I fatti sono avvenuti a Torino Nord. A insospettire gli investigatori della Squadra Mobile, durante un servizio di pattugliamento, il comportamento dei due imbroglioni in piazza Sofia. A bordo di un’auto bianca con lo specchietto sinistro danneggiato, procedono a passo di lumaca, come un felino guardingo in cerca di una preda.
I poliziotti decidono di seguirli a distanza. Lungo la strada che da Bertolla porta all’Abbadia di Stura, l’auto bianca rallenta e si fa sorpassare dal veicolo guidato dall’anziana. A quel punto i due imbroglioni simulano l’urto. Accelerano, suonano il clacson più e più volte, fino a indurre l’anziana signora a fermarsi in uno slargo sterrato vicino a Strada della Cebrosa.
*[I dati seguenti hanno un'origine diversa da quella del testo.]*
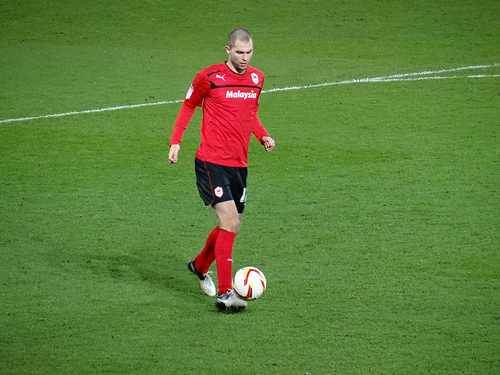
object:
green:
[104, 20, 423, 269]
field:
[307, 74, 403, 208]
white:
[0, 111, 81, 122]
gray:
[216, 291, 246, 306]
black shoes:
[188, 259, 248, 311]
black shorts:
[195, 157, 248, 213]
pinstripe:
[203, 160, 215, 206]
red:
[168, 62, 268, 169]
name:
[226, 89, 257, 99]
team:
[226, 90, 257, 100]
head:
[225, 28, 254, 69]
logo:
[214, 186, 224, 197]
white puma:
[225, 91, 257, 100]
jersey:
[170, 62, 268, 169]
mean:
[169, 62, 273, 168]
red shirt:
[168, 61, 270, 168]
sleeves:
[168, 70, 208, 146]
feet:
[187, 260, 247, 309]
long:
[194, 225, 236, 297]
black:
[189, 259, 205, 280]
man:
[168, 28, 273, 311]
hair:
[227, 28, 250, 49]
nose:
[243, 56, 249, 62]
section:
[316, 80, 419, 162]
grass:
[310, 7, 407, 108]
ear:
[225, 46, 230, 55]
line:
[0, 63, 500, 124]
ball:
[232, 267, 266, 300]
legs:
[197, 189, 240, 288]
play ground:
[0, 0, 500, 375]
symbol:
[214, 187, 224, 198]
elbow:
[181, 97, 196, 111]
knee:
[217, 212, 240, 232]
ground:
[0, 0, 500, 375]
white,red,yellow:
[244, 268, 261, 286]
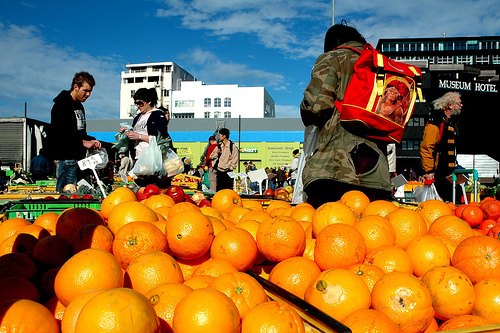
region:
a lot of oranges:
[32, 208, 487, 323]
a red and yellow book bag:
[346, 40, 417, 145]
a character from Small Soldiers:
[378, 80, 406, 124]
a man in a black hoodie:
[44, 70, 104, 170]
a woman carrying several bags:
[110, 77, 188, 177]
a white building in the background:
[119, 50, 279, 120]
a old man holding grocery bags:
[411, 87, 481, 204]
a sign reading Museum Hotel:
[434, 68, 499, 98]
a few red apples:
[129, 178, 219, 211]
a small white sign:
[70, 150, 115, 202]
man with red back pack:
[296, 15, 460, 207]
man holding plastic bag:
[382, 80, 469, 218]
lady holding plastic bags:
[105, 65, 189, 205]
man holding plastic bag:
[47, 67, 132, 183]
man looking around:
[190, 107, 244, 207]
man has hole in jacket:
[277, 55, 437, 220]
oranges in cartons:
[26, 167, 461, 332]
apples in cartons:
[120, 174, 244, 221]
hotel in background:
[372, 37, 498, 192]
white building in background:
[115, 38, 297, 155]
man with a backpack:
[293, 24, 418, 200]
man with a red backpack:
[302, 16, 420, 202]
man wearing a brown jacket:
[288, 20, 423, 202]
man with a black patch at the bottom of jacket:
[288, 23, 433, 200]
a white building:
[118, 53, 274, 120]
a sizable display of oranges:
[12, 192, 492, 331]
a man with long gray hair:
[414, 89, 471, 201]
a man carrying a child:
[188, 125, 235, 199]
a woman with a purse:
[117, 84, 193, 201]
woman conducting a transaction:
[112, 89, 183, 190]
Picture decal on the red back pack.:
[379, 77, 410, 115]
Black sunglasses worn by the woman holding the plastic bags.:
[132, 92, 152, 105]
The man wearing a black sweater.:
[55, 88, 97, 126]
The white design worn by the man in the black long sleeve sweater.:
[72, 104, 90, 134]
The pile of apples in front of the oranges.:
[132, 183, 201, 204]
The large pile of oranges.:
[3, 196, 499, 331]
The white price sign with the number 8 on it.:
[67, 156, 117, 198]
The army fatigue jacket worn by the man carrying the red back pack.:
[313, 51, 388, 181]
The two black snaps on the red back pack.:
[376, 63, 426, 88]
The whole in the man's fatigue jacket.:
[346, 136, 383, 178]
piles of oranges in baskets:
[105, 193, 410, 289]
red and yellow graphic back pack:
[342, 45, 439, 160]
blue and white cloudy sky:
[64, 30, 309, 58]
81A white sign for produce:
[64, 154, 137, 212]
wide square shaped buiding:
[137, 57, 279, 113]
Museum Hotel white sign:
[440, 77, 497, 96]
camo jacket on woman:
[305, 50, 411, 198]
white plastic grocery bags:
[118, 138, 192, 182]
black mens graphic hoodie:
[58, 94, 102, 162]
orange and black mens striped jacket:
[417, 104, 474, 184]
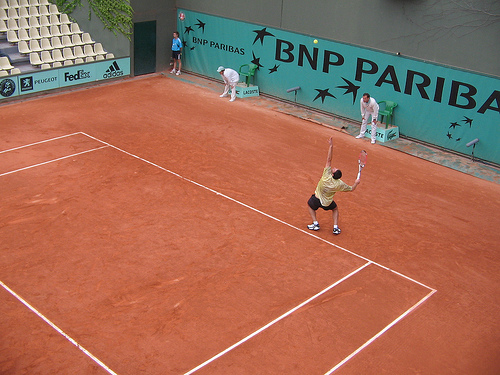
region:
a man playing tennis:
[149, 26, 453, 305]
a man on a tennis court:
[205, 78, 443, 294]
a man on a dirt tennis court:
[241, 91, 439, 290]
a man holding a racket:
[278, 118, 395, 248]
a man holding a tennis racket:
[261, 122, 414, 292]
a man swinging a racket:
[264, 107, 422, 267]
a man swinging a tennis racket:
[272, 94, 432, 312]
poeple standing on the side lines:
[165, 9, 415, 157]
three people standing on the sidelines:
[160, 12, 437, 187]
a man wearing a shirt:
[214, 73, 442, 327]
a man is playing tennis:
[142, 127, 455, 287]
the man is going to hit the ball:
[277, 5, 388, 259]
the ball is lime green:
[288, 9, 337, 96]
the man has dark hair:
[322, 159, 345, 189]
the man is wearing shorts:
[264, 187, 367, 262]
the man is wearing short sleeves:
[305, 160, 380, 225]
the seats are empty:
[23, 3, 125, 78]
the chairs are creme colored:
[7, 0, 108, 72]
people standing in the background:
[145, 26, 411, 151]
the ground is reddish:
[106, 137, 357, 344]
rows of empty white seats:
[5, 3, 113, 69]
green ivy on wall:
[67, 0, 134, 56]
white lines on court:
[0, 131, 438, 371]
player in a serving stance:
[303, 136, 370, 236]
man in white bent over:
[357, 94, 380, 146]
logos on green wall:
[0, 57, 132, 101]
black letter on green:
[282, 42, 497, 114]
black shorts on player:
[308, 193, 338, 212]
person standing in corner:
[169, 28, 184, 79]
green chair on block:
[370, 97, 400, 141]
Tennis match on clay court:
[11, 13, 483, 373]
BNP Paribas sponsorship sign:
[271, 20, 498, 120]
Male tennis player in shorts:
[293, 134, 380, 236]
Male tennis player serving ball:
[300, 134, 377, 192]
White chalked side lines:
[273, 256, 439, 358]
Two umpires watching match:
[210, 57, 412, 147]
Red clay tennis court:
[18, 182, 495, 369]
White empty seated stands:
[5, 23, 135, 67]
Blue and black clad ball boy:
[160, 29, 188, 80]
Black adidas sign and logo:
[101, 62, 126, 83]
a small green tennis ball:
[310, 36, 321, 44]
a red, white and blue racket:
[359, 144, 370, 168]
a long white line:
[81, 124, 441, 295]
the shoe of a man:
[332, 222, 345, 234]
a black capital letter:
[352, 55, 381, 87]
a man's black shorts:
[305, 187, 339, 212]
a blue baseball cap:
[213, 63, 225, 71]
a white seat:
[80, 28, 96, 45]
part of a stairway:
[0, 37, 32, 74]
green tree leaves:
[87, 0, 138, 36]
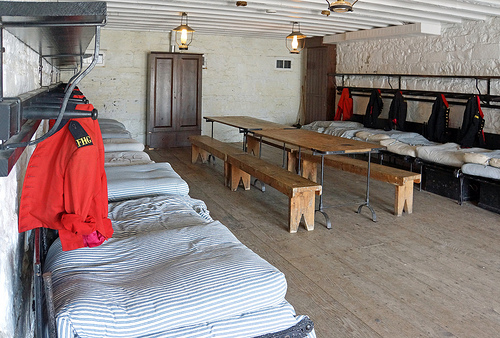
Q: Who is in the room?
A: No one.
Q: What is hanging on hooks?
A: Jackets.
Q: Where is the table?
A: In the middle of the room.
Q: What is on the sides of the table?
A: Benches.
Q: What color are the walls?
A: White.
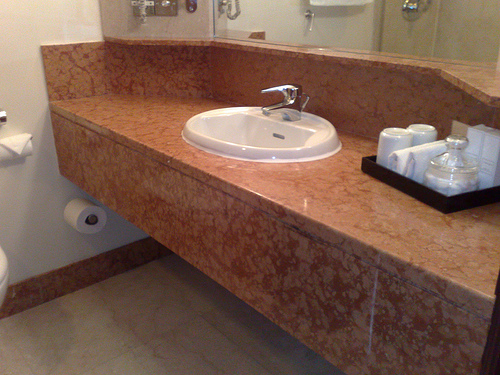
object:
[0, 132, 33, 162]
toilet paper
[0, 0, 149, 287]
wall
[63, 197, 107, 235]
toilet paper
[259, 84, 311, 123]
faucet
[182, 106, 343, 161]
sink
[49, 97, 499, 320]
counter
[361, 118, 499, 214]
amenities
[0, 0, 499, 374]
restroom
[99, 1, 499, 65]
mirror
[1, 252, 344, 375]
floor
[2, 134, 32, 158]
flip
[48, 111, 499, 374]
front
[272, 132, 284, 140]
hole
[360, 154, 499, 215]
tray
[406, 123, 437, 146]
cup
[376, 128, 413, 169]
cup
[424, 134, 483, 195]
jar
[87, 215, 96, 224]
handle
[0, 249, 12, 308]
toilet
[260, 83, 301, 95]
handle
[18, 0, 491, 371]
bathroom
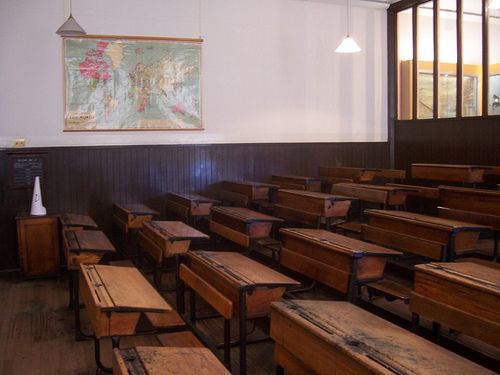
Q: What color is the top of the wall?
A: White.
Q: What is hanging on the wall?
A: World map.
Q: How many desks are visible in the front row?
A: Four.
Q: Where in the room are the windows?
A: Back.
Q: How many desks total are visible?
A: 20.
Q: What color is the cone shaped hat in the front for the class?
A: White.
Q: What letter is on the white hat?
A: D.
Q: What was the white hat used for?
A: Punishment.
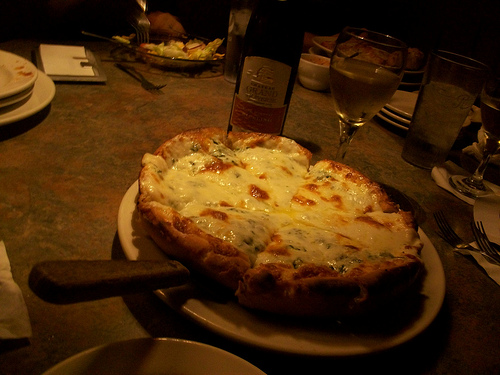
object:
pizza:
[141, 132, 425, 317]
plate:
[113, 143, 446, 356]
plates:
[1, 49, 59, 129]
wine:
[333, 59, 401, 120]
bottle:
[225, 2, 305, 143]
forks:
[470, 221, 500, 268]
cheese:
[162, 145, 398, 266]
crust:
[230, 248, 428, 322]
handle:
[27, 258, 187, 307]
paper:
[44, 47, 95, 76]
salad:
[140, 32, 225, 59]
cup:
[402, 50, 488, 171]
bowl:
[43, 336, 270, 374]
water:
[410, 80, 470, 166]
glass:
[326, 25, 409, 165]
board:
[34, 41, 107, 86]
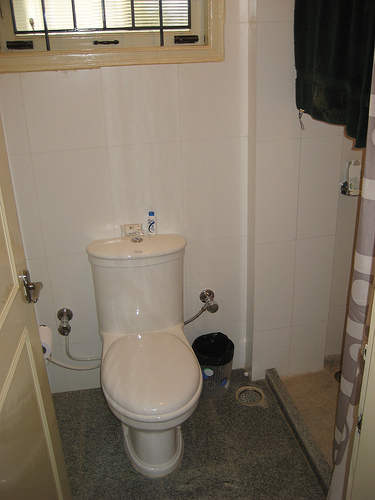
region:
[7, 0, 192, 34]
Black iron bars on window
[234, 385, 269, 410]
Silver metal bathroom floor drain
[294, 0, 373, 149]
Black bath towel hanging over shower rod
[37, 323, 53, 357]
Roll of toilet paper on holder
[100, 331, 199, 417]
White oval toilet lid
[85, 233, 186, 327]
White tank of toile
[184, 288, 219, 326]
Left side plumbing for toilet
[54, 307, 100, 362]
Right sided toilet plumbing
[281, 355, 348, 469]
Tan colored inside of shower floor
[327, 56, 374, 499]
Tan and white patterned shower curtain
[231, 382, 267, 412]
Drain in the bathroom.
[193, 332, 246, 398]
Spotted trash can in the bathroom.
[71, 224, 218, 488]
Toilet in the center of the bathroom.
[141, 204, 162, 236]
Heads and Shoulders bottle on the front.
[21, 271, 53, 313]
Door handle on the door.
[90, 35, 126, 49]
Window handle on the window.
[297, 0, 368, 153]
Towel hanging from the shower.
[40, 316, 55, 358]
Toilet paper in the bathroom.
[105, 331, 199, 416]
White toilet seat on the toilet.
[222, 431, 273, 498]
Tile floor in the bathroom.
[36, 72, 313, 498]
picture taken indoors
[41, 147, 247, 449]
picture of a toilet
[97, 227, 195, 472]
the toilet is white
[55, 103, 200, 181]
the tiles are off white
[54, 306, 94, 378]
the plumbing of the toilet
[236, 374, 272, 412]
a drain on the floor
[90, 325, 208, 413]
the toilet seat is down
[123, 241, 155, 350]
the toilet is shiny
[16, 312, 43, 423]
the door is open to the bathroom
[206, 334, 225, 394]
a trash can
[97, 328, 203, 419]
White lid of closed toilet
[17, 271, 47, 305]
Door knob on bathroom door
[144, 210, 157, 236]
Deodorant on back of toilet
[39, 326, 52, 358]
Bathroom toilet tissue roll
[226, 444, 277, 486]
Multicolored tile on bathroom floor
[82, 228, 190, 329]
White Bathroom toilet tank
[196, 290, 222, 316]
shutoff valve for toilet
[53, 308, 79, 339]
Water source for bathroom toilet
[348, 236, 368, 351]
Part of shower curtain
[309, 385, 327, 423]
Part of bathroom shower floor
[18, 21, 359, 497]
picture taken inside a bathroom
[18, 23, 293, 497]
a plain bathroom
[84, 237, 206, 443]
the toilet is shiny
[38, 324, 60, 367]
toilet paper next to toilet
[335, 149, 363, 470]
a shower curtain next to toilet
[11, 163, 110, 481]
the door to the bathroom is open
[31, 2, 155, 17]
picture taken during the day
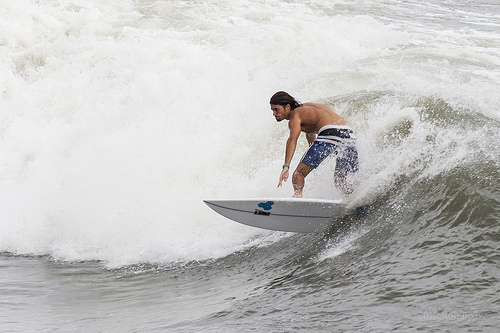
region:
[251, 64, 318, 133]
head of a surfer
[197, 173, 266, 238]
front of the board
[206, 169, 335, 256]
white board in the photo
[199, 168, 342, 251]
board under the man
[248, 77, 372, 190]
man on a board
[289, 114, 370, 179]
shorts on the man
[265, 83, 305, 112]
hair on man's head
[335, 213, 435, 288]
water next to man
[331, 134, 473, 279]
wave forming in water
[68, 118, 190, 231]
white water in photo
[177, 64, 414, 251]
man in the water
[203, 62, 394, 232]
man surfing in water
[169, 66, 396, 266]
surfer riding a wave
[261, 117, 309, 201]
arm of the surfer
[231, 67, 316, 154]
head of the surfer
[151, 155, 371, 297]
white board under surfer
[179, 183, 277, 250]
tip of the board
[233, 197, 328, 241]
bottom of the board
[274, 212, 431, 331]
water next to surfer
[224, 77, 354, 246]
surfer on white board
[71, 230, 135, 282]
white and gray ocean waves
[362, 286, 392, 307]
white and gray ocean waves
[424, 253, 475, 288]
white and gray ocean waves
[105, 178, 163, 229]
white and gray ocean waves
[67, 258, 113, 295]
white and gray ocean waves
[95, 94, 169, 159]
white and gray ocean waves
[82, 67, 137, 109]
white and gray ocean waves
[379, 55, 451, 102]
white and gray ocean waves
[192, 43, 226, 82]
white and gray ocean waves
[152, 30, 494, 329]
guy at the beach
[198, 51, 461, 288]
guy on a surfboard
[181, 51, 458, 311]
guy on a white surfboard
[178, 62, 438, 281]
guy hair wet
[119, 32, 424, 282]
guy wearing blue and white swim shorts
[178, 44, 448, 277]
guy leaning on surfboard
La accusano di aver danneggiato lo specchietto della loro auto nel sorpasso, vogliono denaro. Lei si agita e congegna loro 30 euro. I due se ne vanno. I poliziotti corrono in aiuto della donna mentre altri agenti si lanciano all’inseguimento degli impostori.
La fuga è rocambolesca. Per sottrarsi al controllo, il 54enne alla guida dell'auto bianca raggiunge i 200 all'ora lungo la Statale 11. Tra via Generale dalla Chiesa e via Ariosto, a Settimo, i poliziotti riescono a bloccarli. La donna reagisce al fermo, scaraventando in mezzo alla strada il parabrezza della moto di servizio che prima ha divelto.
Una volta finiti in manette, i due sono stati portati al carcere Lorusso e Cutugno, a disposizione dell’Autorità Giudiziaria. La donna è stata anche denunciata per danneggiamento. Inoltre i poliziotti hanno sequestrato l’auto utilizzata per la truffa e la fuga mentre all’anziana signora è stato restituito il denaro.